Return to the mixing bowl, cover and leave as before, out of drafts in a steady temperature. When it has risen to double the original bulk—in four or six hours—return to the board and knead again, quickly and vigorously, for eight or ten minutes. Make into loaves and set to rise in pans, filling each half-full. Cover with a cloth, let all rise for an hour, or until the pans are two-thirds full, and bake.

Have a steady fire, with coal enough to last until the baking is over. See that the ovens are “just right” by holding your naked arm in one. If you can hold it there comfortably for one whole minute and not more, you may put in the bread. Or try the oven with a little flour put upon a tin plate and set well back in the closed oven. It should be delicately touched with brown in five minutes if the oven be right.

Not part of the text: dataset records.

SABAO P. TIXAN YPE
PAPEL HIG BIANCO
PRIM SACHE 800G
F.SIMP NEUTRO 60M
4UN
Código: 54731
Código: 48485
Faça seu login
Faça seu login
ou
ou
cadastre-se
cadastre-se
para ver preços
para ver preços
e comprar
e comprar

In ten minutes open the oven door very cautiously, and if you see the pans filled to the top, cover with light-brown “grocer’s paper” to prevent the crust from hardening before the heart of the loaf is done. Ten minutes before the hour for baking is up remove the papers and let the top crust brown.

Turn out the loaves carefully upon a cloth, propping them against a pan or other clean object, that they may not get sodden in cooling. Do not put into the bread-box until they are entirely cold. The box should have a cloth in the bottom, and another thrown over the bread before the box is closed.